With Marine One waiting behind him for the president to board with Florida as the destination, Barack Obama needed less than five minutes to relay Washington’s opinion about the Russian annexation of the Crimean Peninsula and was already giving his back to the press when he ignored the question of whether he considered Crimea lost. More economic sanctions, this time destined to hurt key sectors of the Russian economy, including the energy exportation sector, will be the White House’s response two days after rejecting last Sunday’s referendum of any type of American military intervention in the former-Soviet Union.
Dismissing any military capriciousness, the only possible path that the White House continues to have is to apply pressure with economic sanctions, though the decisions of the United States do not always go hand-in-hand with [those of] the European Union, which — as the president recognized — could damage the global economy in the end. The president announced that he had signed a new executive order that imposed new sanctions against individuals and a bank in response to what he defined as an illegal secession during a time “when borders can be redrawn.”
According to sources from the Department of the Treasury, Rossiya is the bank that will suffer the imposition of the sanctions and thus face difficulties in gaining liquidity in dollars because of its relationship with a score of Russian functionaries and people close to Vladimir Putin. Among those affected by the new sanctions are various collaborators close to Putin — and some Judo partners — and the presidents of various companies, including those of the railway companies and some contractors from the gas conglomerate Gazprom.
After calling himself “deeply concerned,” the president declared that Moscow had made its decisions, which obligated Washington to move its pieces in the only possible direction that the United States could allow itself to: Punish Russia and support Ukraine. However, once more since the beginning of this crisis — already an accomplished annexation — Obama has said that diplomacy between the U.S. and Russia continues on its path and that Vladimir Putin still has an open door [through which] to backtrack from the escalation of the annexation.

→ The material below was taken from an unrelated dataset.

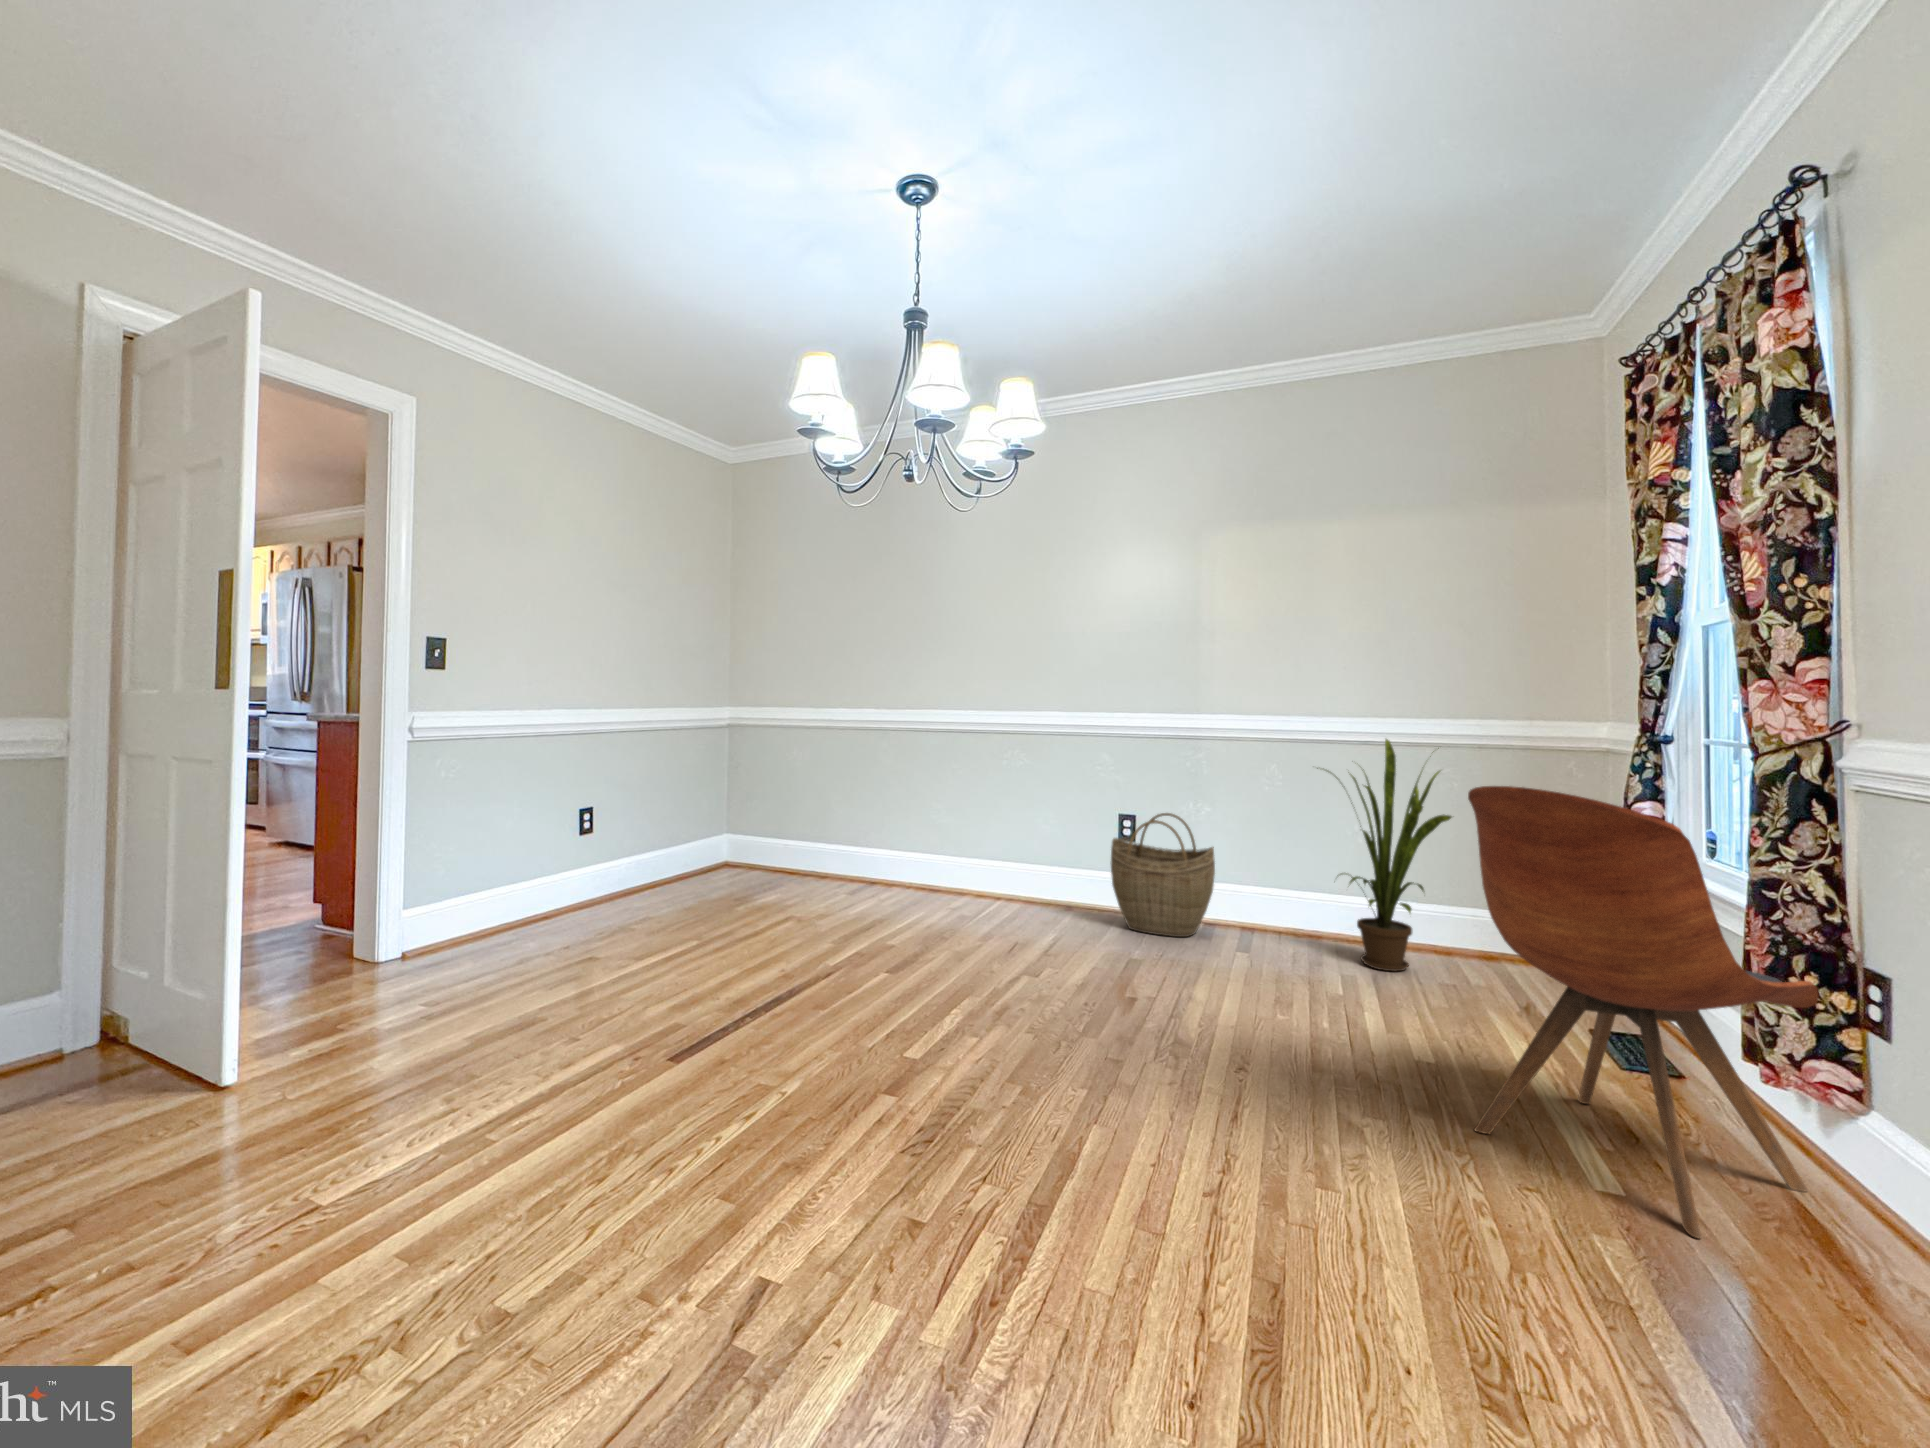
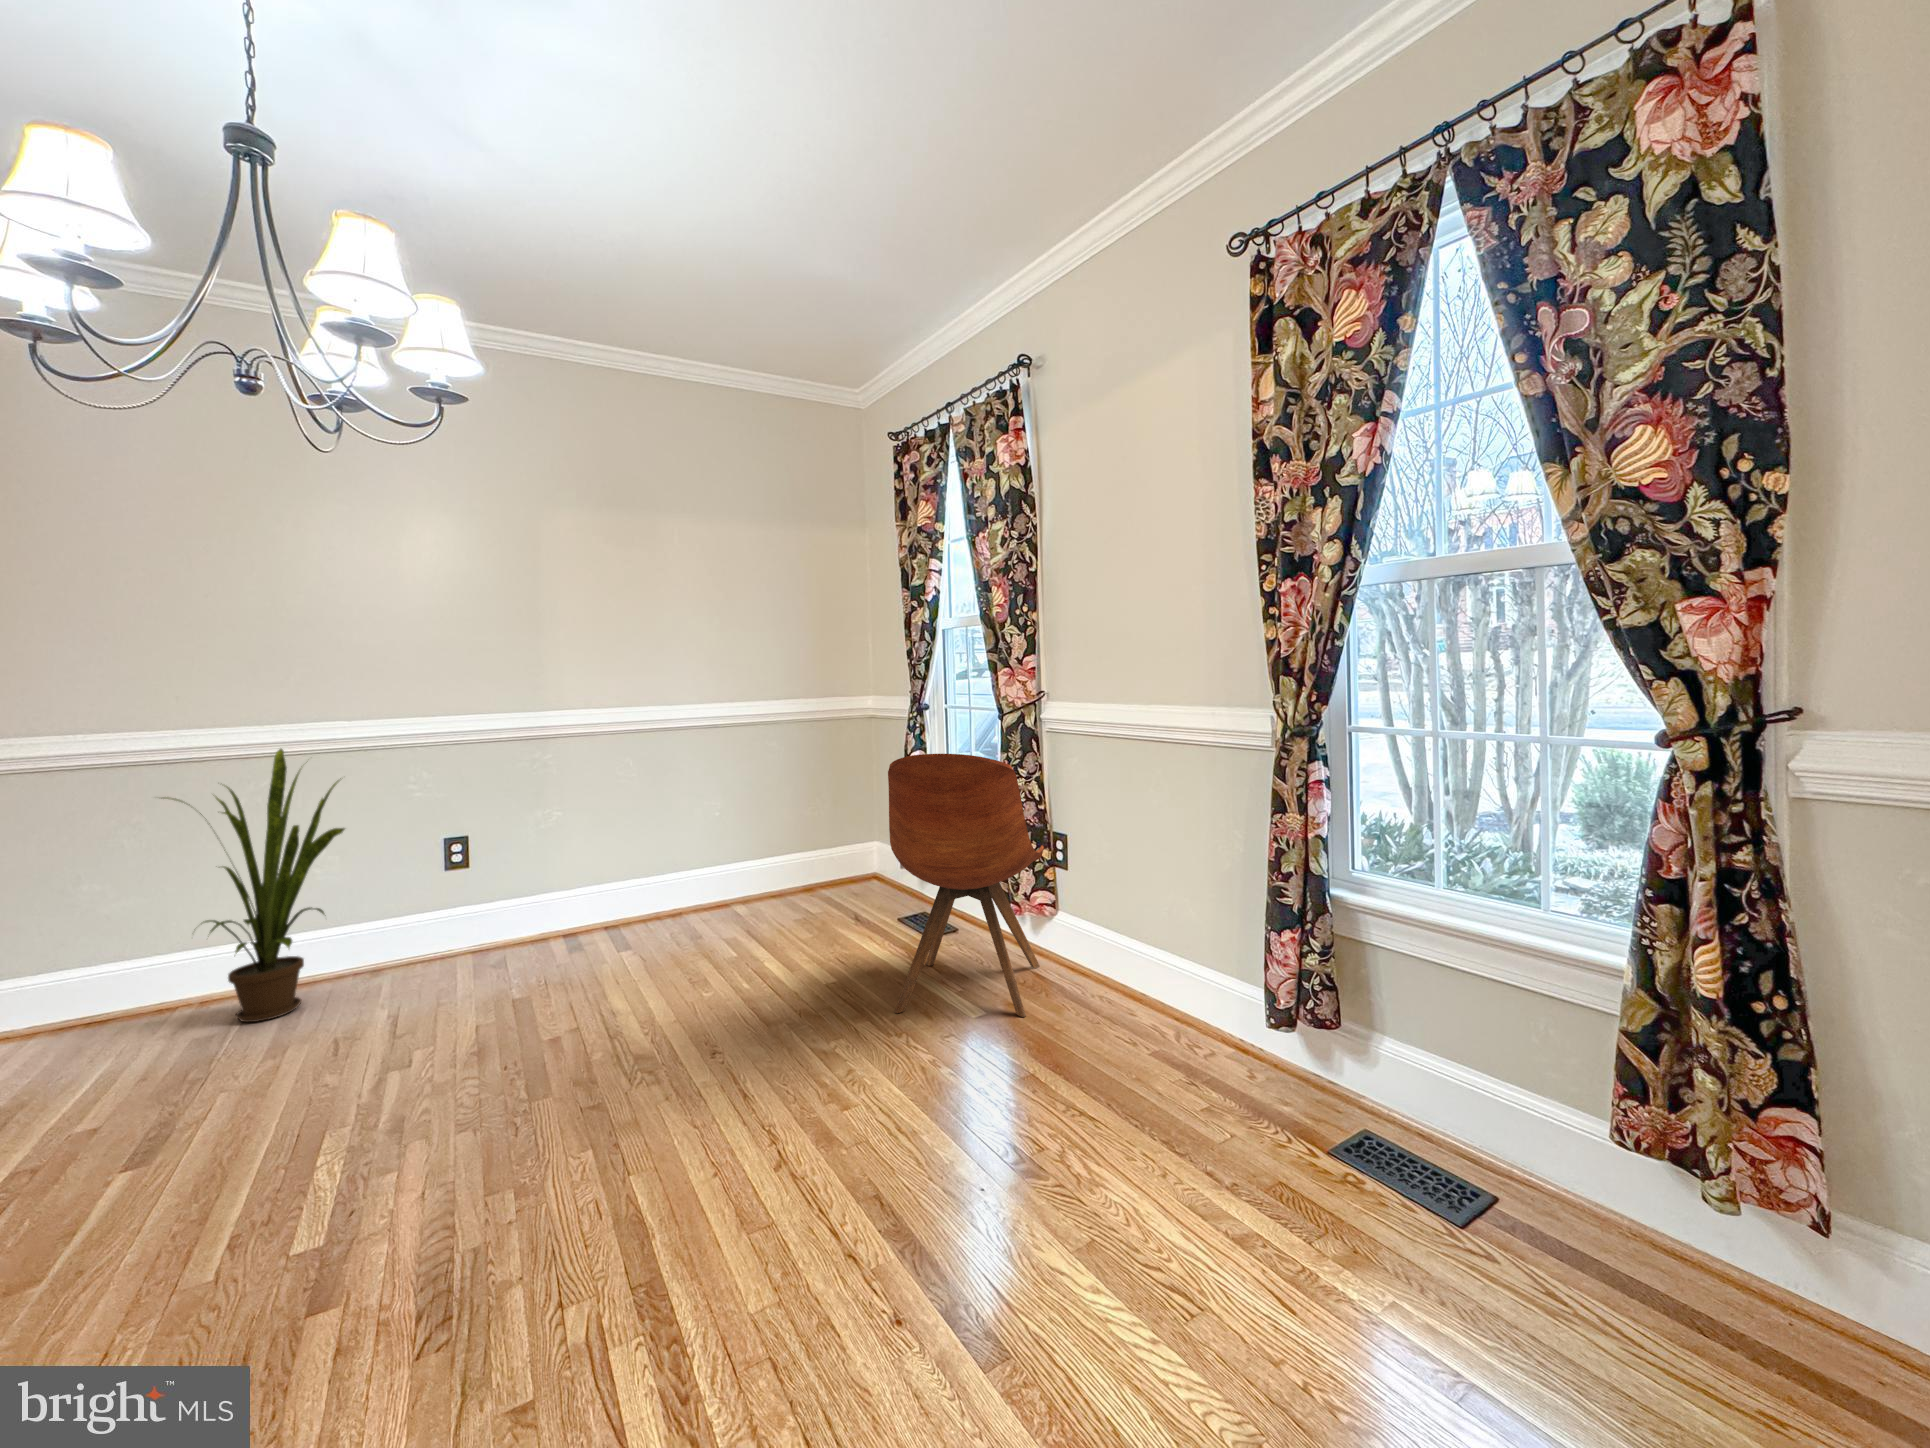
house plant: present [1317,739,1452,972] -> present [161,749,345,1022]
woven basket: present [1111,813,1215,937] -> none [456,823,588,966]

The president showed his concern regarding the mobilization of Russian troops and the eventual penetration into eastern and southern zones of Ukraine. The larger the Russian surge becomes, the greater the international isolation the nation will face, said the president. Minutes after the president’s speech concluded, the Kremlin went into detail about this being the most serious crisis between the old enemies since the Cold War, and it announced the prohibition on entry of American legislators into the country, among them U.S. Speaker of the House of Representatives John Boehner — who said he was proud to be on the Russian blacklist — and Republican Sen. John McCain.